As Iraq surveyed the damage inflicted by the US and British air strikes, it found consolation in the chorus of condemnation of the US by the international community.
For Saddam Hussein, who sees himself as the champion of Arab rights, Arab anger at the US was the greatest source of satisfaction.
Kuwait and Saudi Arabia, which allow US and British aircraft to take off from their bases, discreetly backed the attacks against Iraq. Elsewhere, however, public opinion was outraged, while governments feared that the US move could not only produce new tensions in the region but also confound efforts to contain the Israeli-Palestinian conflict.
For the Arab world, the US and UK move comes at a difficult time, with the election of Mr Ariel Sharon, Israel's rightwing leader, earlier this month already leading to an upsurge in violence. Public opinion is contrasting the US behaviour towards Iraq with its support for Israel.
When US Secretary of State Colin Powell visits the region later this week, Arab leaders will underline that Iraq cannot be viewed in isolation from the Arab-Israeli conflict.
"We are rather incredulous at the timing of the strikes, which coincide with what seems to be the collapse of Arab-Israeli peace-making, the election of a right-wing prime minister in Israel whose regard for Arab life is light and the emergence of an Arab population that is more disillusioned about the future of the region than at any time in the past two decades," the Jordan Times, an English-language daily, stated.
"Was the present situation of the Middle East a secondary consideration for those perhaps still smarting from the embarrassment of having been outclassed for a decade by their Iraqi adversary?" the newspaper asked.
The likely radicalisation and heightened anti-US feelings the air strikes will create among Arab public opinion could exacerbate the region's instability and add pressure on moderate Arab governments to follow a harsher line towards Mr Sharon.
As Abdul Ilah Khatib, Jordan's foreign minister, said: "It has categorically been proven that the use of force will not result in any solution, but will complicate the situation in the whole region."
Mr Saddam's belligerent statements over the weekend threatening retaliation may be no more than his usual and often empty rhetoric.
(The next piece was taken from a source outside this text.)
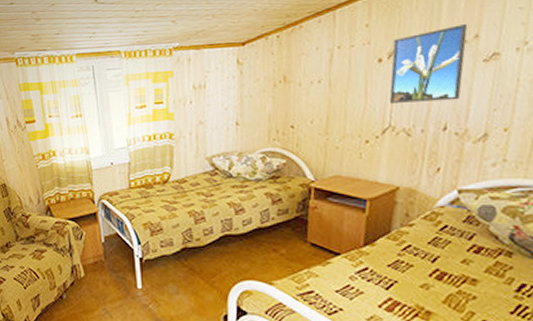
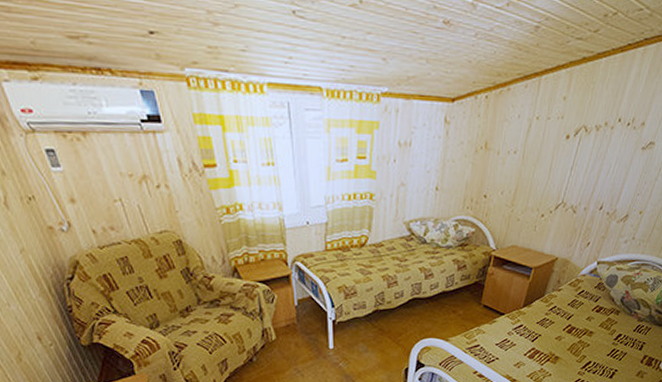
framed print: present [389,24,468,103] -> none [566,110,640,183]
But Arab officials yesterday were not ruling out a new provocation by Iraq.
Emboldened by the international and regional criticism of the US move and his own gradual rehabilitation in the Arab world over the past year, Mr Saddam may be tempted to test President Bush further.
The Iraqi president immediately portrayed the military attack that Iraq says killed three Iraqi civilians, as a "Zionist-designed" assault on Palestinians as much as on Iraq. His officials called on Arabs to strike against US targets and encouraged Palestinians to resist Israeli occupation.
In linking Iraq to the Palestinian issue, the Iraqi leader was exploiting the frustrated mood in the Arab world.
Although Israel's Mr Sharon has yet to form his government, his long-held positions against the return of occupied Arab East Jerusalem or more West Bank land to Palestinians have provoked alarm across the region.
The Palestinians have stepped up their five-month intifada. Moreover, the US-UK air strikes coincided with escalation on the Lebanese-Israeli border. On Friday, Lebanon's Hizbullah movement killed an Israeli soldier and wounded two others in an attack on Israeli positions.
The expectation of more volatility following Mr Sharon's election has been driving Arab governments such as Egypt and Jordan to try to "neutralise" the Iraq problem during this period of transition.
"The strike against Iraq also makes it embarrassing for Arab governments that are giving Sharon a chance," said Abdel Moneim Said, head of the AlAhram Centre for Strategic Studies in Cairo. "What people will be asking is this: if Sharon deserves a chance, why doesn't Saddam?
"And if the US is using massive force against Iraq, why is it not interfering in Palestine?"